Suspected area: name binding / declaration handling — where a `:=` / typed
local / parameter name is introduced. Reject the name there, before it ever
reaches lowering. Do NOT add lowering special-cases for type-shaped names; the
`.identifier`-only checks at the address-of sites are then correct as-is (no
type-shaped name can reach them).
## Reproduction
```sx
#import "modules/std.sx";
Sha256 :: struct { h:[8]u64; block:[64]u8; block_len:s64=0; total_len:u64=0; }
init :: () -> Sha256 { s:Sha256=---; s.block_len=0; s.total_len=0; s }
update :: (self:*Sha256, data:string) { self.total_len += data.len; }
main :: () -> s32 { s2 := init(); update(@s2, "."); print("total_len={}\n", s2.total_len); return 0; }
```
`./zig-out/bin/sx run <file>` today → LLVM verifier abort.
**Expected after fix:** a clean compile-time diagnostic that `s2` is a reserved
type name and cannot be an identifier (exit non-zero, readable error — NOT an
LLVM abort, NOT a silent copy). The same program with a non-reserved name
(`hasher := init(); update(@hasher, ".")`) must compile and print `total_len=1`.
## Verification
1. Pinned diagnostics test(s) asserting the error for representative reserved
names used as identifiers: `s2`, `u8`, `s64`, `bool`, `string` (declaration
forms: `:=`, typed local, and a parameter name). Capture the diagnostic text
in `expected/`.
2. A positive test: the same `*self` streaming pattern with NON-reserved names
(`hasher`, `ctx`) compiles and accumulates state correctly via both
`update(@h, ...)` and `h.update(...)` — proving the `.identifier` paths are
correct and no lowering special-case is needed.

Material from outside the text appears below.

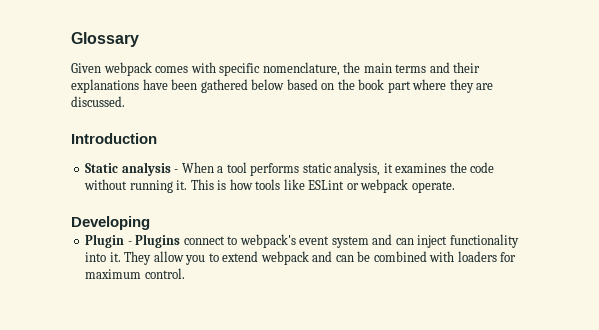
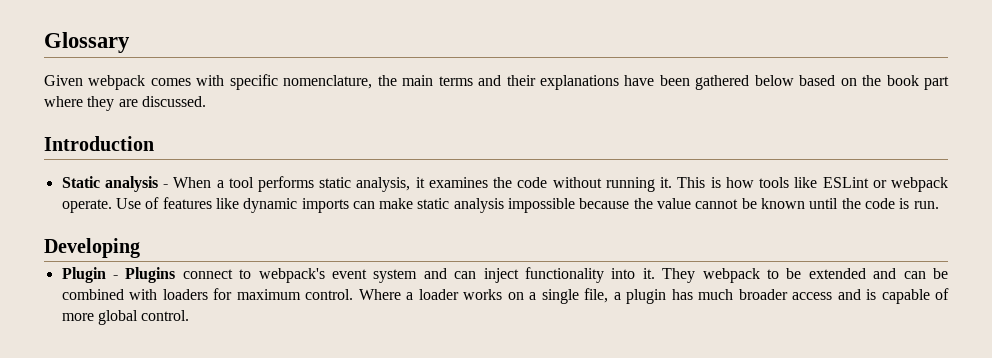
(455, 187) none -> [115,197,939,213] Use of features like dynamic imports can make static analysis impossible because the value cannot be known until the code is run.
[153,251,309,265] allow you to extend webpack -> [702,268,866,283] webpack to be extended
(185, 273) none -> [358,288,950,304] [61,310,190,325] Where a loader works on a single file, a plugin has much broader access and is capable of more global control.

3. `zig build && zig build test && bash tests/run_examples.sh` all green. If any
existing example/test declares a variable with a reserved type name, it is now
illegal — fix the test's variable name (do NOT weaken the diagnostic). Report
how many such sites existed.
## Provenance
Discovered by the `distribution` flow (P1.2 pure-sx SHA-256), whose minimal repro
happened to name a local `s2`. Real SHA-256 code with names like `hasher`/`ctx`
is unaffected on the current compiler — so the P1.2 "blocker" was a
naming artifact, and this issue is really a missing-diagnostic correctness bug.